→ **TASK PROMPT**
Go through the data below and return each line where the string "Clinical" occurs.

→ **SUPPLIED MATERIAL**
____________

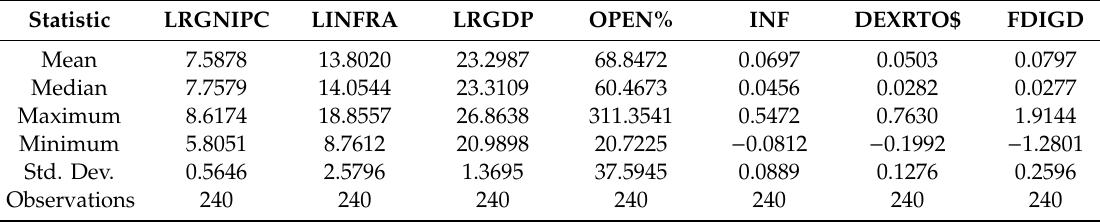
Table 3. Mean and standard deviation of the variables. Source: Authors’ work.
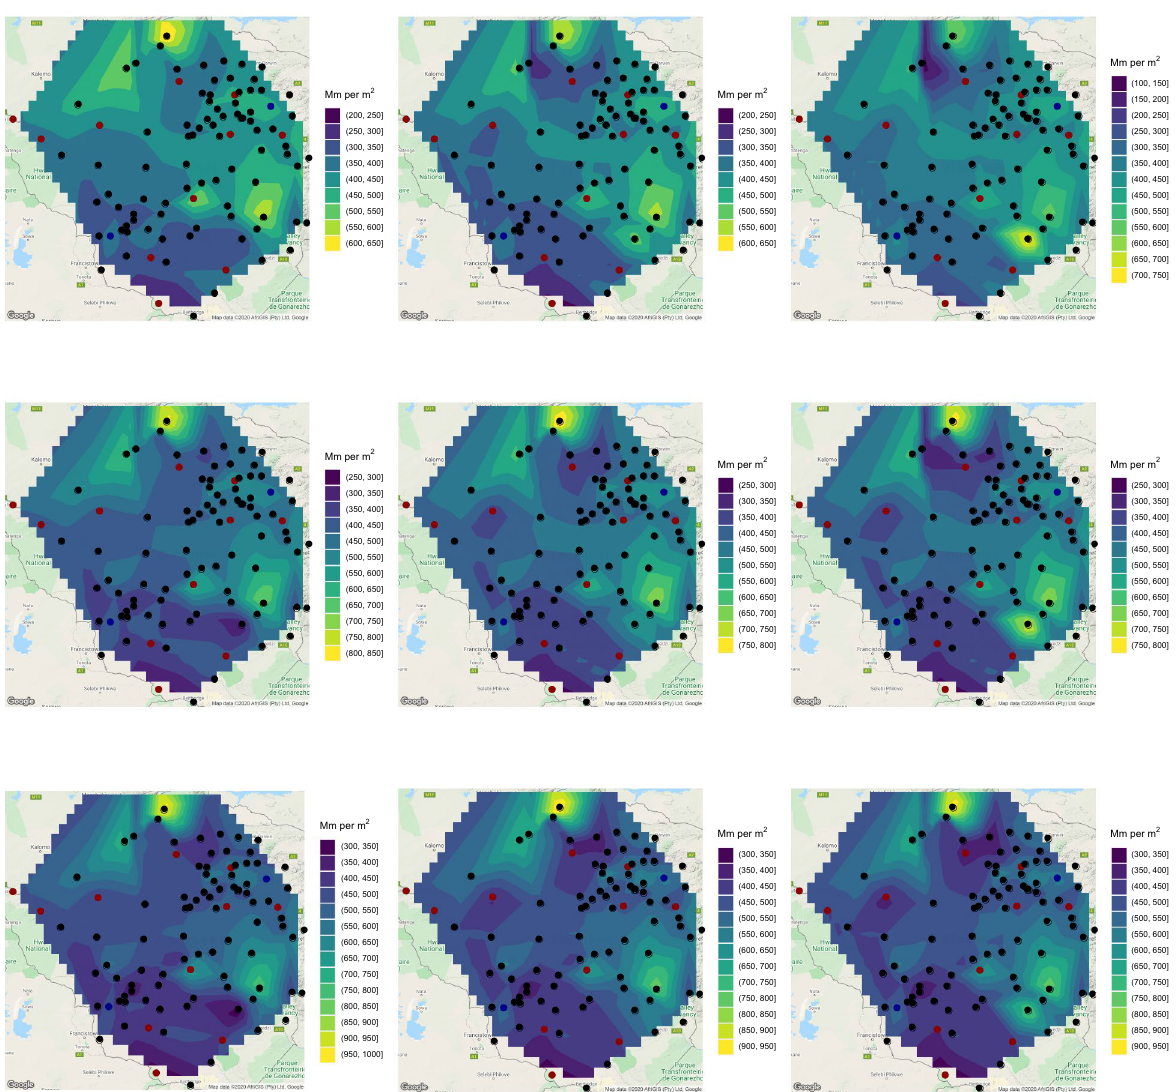
Figure 7. Estimates of 20-year return level (first raw, left), 20-year return level 10 years ahead (first raw, middle), 20-year return level 20 years ahead (first raw, right), 50-year return level (second raw, left), 50-year return level 10 years ahead (second raw, middle), 50-year return level 20 years ahead (second raw, right), 100- year return level (third raw, left), 100-year return level 10 years ahead (third raw, middle) and 100-year return level 20 years ahead (third raw, right). ggplot2 version 3.3.5, https:// cran.r- proje ct. org/ web/ packa ges/ ggplo t2/ index. html was used for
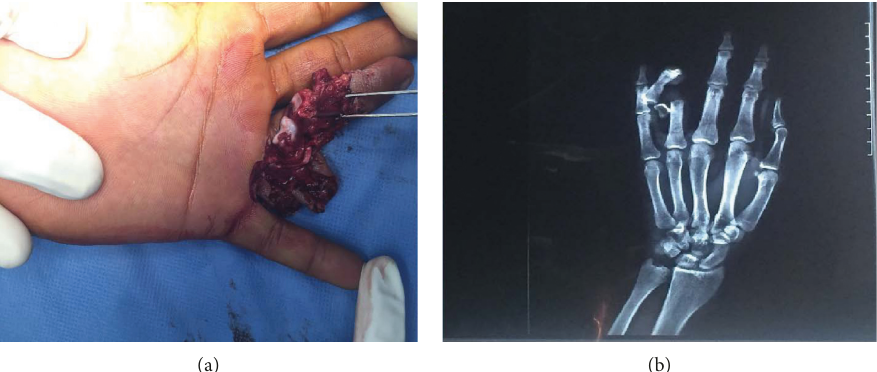
Figure 1: (a) Clinical aspect of the crush injury of the fourth finger. (b) X-rays showed a fracture dislocation of the proximal interphalangeal joint with third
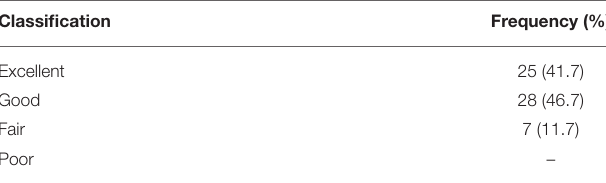
TABLE 3 | Clinical outcome of surgery based on MacNab’s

____________

→ **RESPONSE AREA**
Figure 1: (a) Clinical aspect of the crush injury of the fourth finger. (b) X-rays showed a fracture dislocation of the proximal interphalangeal joint with third
TABLE 3 | Clinical outcome of surgery based on MacNab’s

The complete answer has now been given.